Yurdun her yerinden vatandaşlar akın akın deprem bölgesine yardıma koşuyor. Adeta Kurtuluş Savaşı seferberliği gibi...
Kimisi tırlara, kamyonlara yakacak doldurup götürüyor, kimisi yiyecek – içecek, kimisi tulum, kıyafet...
Kimisi aşevi kuruyor.
İnsanın tüyleri diken diken oluyor.
İmkânı olan elinde ne varsa aracına yükleyip bölgeye gidiyor. AFAD’la koordineli hareket edenler yardımları deprem bölgesindeki ilgili noktalara bırakıp dağıtımları gerçekleştiriyor.
Dünyanın pek çok ülkesinden gelen yabancı ekiplerle birlikte yerli kurtarma ekiplerimiz ilk günden canhıraş uğraşarak enkazdan canlı çıkarıyor.
Günlerce yorulmak bilmeden ailelerini memleketlerinde bırakıp deprem bölgesinde göçük altında hayat kurtarıyorlar.
Kolay iş değil.
Hayatını tehlikeye atıp başka bir hayatı yeniden başlatmak...

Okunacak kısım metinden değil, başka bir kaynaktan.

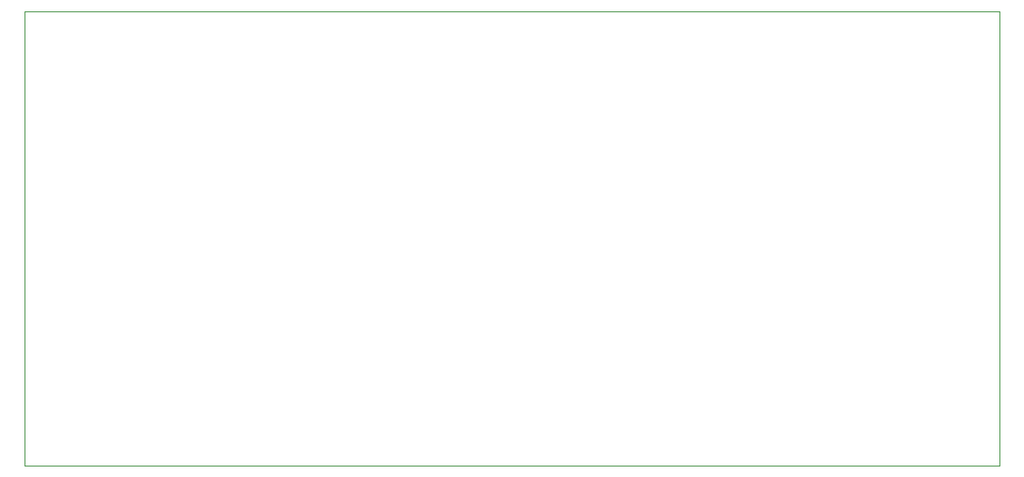
<source format=gbr>
%TF.GenerationSoftware,KiCad,Pcbnew,(5.1.10-1-10_14)*%
%TF.CreationDate,2021-11-14T12:12:58-05:00*%
%TF.ProjectId,transfer-register,7472616e-7366-4657-922d-726567697374,rev?*%
%TF.SameCoordinates,Original*%
%TF.FileFunction,Profile,NP*%
%FSLAX46Y46*%
G04 Gerber Fmt 4.6, Leading zero omitted, Abs format (unit mm)*
G04 Created by KiCad (PCBNEW (5.1.10-1-10_14)) date 2021-11-14 12:12:58*
%MOMM*%
%LPD*%
G01*
G04 APERTURE LIST*
%TA.AperFunction,Profile*%
%ADD10C,0.050000*%
%TD*%
G04 APERTURE END LIST*
D10*
X137922000Y-60452000D02*
X94488000Y-60452000D01*
X137922000Y-104394000D02*
X137922000Y-60452000D01*
X43688000Y-104394000D02*
X137922000Y-104394000D01*
X43688000Y-60452000D02*
X43688000Y-104394000D01*
X94488000Y-60452000D02*
X43688000Y-60452000D01*
M02*

</source>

Günlerce enkaz altında hareketsiz bekleyip günışığına kavuşan mucizeler...
İnsanı hayrete düşürüyor. Ruhu diriltiyor.
On günlük bebeğinden, 85 yaşındaki yaşlı teyzeye kadar... İnsan bu kadar uzun bir süre aç, susuz, karanlık, hareketsizlik ve psikolojik baskıya rağmen enkaz altında nasıl dayanabilir!
İnsanın aklı almıyor.
Lakin şunu da gördük ki; İmânı güçlü olana, Allah inancını diri tutana bu saydıklarımız bile engel değil.

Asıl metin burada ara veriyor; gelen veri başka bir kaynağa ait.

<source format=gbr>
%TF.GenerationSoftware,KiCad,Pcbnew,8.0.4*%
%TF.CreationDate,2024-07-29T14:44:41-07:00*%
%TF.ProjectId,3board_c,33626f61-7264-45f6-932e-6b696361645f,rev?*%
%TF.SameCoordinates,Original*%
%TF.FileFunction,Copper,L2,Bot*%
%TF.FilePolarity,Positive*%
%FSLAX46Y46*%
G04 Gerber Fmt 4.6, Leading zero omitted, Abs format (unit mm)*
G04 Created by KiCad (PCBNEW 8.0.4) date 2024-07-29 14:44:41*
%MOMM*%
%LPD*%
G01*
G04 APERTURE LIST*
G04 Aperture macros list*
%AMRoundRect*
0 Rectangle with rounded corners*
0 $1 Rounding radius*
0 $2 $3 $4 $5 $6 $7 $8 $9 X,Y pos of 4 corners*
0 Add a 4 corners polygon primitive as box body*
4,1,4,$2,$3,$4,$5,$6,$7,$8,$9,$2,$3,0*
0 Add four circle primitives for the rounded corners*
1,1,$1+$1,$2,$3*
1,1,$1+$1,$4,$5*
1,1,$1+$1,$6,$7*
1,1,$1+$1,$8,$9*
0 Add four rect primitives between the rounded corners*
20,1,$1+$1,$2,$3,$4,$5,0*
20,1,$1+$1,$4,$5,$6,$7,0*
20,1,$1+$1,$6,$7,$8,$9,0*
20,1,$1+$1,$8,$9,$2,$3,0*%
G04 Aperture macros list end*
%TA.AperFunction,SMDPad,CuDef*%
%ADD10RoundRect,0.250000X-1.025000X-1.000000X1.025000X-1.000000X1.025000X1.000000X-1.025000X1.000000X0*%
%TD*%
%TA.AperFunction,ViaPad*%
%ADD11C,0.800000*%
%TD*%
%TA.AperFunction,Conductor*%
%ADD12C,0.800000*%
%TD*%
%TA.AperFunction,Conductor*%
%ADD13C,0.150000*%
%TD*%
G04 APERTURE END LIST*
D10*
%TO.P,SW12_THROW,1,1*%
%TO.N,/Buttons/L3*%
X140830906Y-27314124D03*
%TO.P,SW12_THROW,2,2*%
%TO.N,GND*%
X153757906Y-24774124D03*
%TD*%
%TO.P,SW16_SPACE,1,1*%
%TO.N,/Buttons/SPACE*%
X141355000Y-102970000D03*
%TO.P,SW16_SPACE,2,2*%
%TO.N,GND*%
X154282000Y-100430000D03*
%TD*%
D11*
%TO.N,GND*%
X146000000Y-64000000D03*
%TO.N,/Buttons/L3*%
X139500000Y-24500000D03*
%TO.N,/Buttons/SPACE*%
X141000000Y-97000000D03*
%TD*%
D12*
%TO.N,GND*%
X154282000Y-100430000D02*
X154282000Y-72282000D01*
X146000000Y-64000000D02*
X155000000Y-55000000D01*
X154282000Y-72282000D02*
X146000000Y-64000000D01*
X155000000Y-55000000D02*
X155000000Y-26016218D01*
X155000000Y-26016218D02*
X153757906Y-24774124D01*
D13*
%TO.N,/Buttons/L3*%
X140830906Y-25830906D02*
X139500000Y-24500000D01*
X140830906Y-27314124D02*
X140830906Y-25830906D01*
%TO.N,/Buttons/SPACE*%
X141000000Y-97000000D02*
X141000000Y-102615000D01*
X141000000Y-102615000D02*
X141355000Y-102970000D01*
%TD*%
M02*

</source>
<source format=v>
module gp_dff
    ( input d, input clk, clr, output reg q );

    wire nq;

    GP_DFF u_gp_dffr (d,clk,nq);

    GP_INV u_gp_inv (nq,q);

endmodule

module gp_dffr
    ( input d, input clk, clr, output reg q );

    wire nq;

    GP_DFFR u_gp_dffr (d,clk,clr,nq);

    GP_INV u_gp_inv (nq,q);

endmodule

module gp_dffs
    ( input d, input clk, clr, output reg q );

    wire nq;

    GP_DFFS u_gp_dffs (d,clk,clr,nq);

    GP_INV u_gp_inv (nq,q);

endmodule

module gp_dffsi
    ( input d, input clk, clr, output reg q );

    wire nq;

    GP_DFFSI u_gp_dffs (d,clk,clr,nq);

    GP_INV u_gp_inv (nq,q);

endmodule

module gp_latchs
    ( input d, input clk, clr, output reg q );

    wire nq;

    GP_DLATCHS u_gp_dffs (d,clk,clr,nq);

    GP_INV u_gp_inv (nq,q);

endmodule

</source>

Dünya tarihinde insanoğlunun son üç bin yılda gördüğü gelmiş geçmiş en büyük deprem felâketi.
Böyle bir afette devletimiz ilk günden itibaren tüm imkanlarıyla deprem bölgesinde yaraları sarmaya gayret ediyor.
Vatandaşlar cansiperane ekip halinde AFAD’a ve KIZILAY’a gönüllü destek veriyor.
Diğer yandan pek çok yerli yardım kuruluşları da faaliyetlerine aralıksız devam ediyor. Devletimizin yardım kurumlarını destekliyor.
İşadamları, sanatçılar, ülkemizin ve dünya futbolunun yıldızları ellerinden gelen maddi manevi yardımlarla yaralara merhem oluyor.
Siyasi ve rant uğruna yapılan kavgalar, eleştiriler ve çekişmeler değil; işte bu birliktelik, bu beraberlik, bu dayanışmadır bizi biz yapan...
Peki, birbirimizin omzuna yaslanmamız için daha kaç afetle yüzleşeceğiz!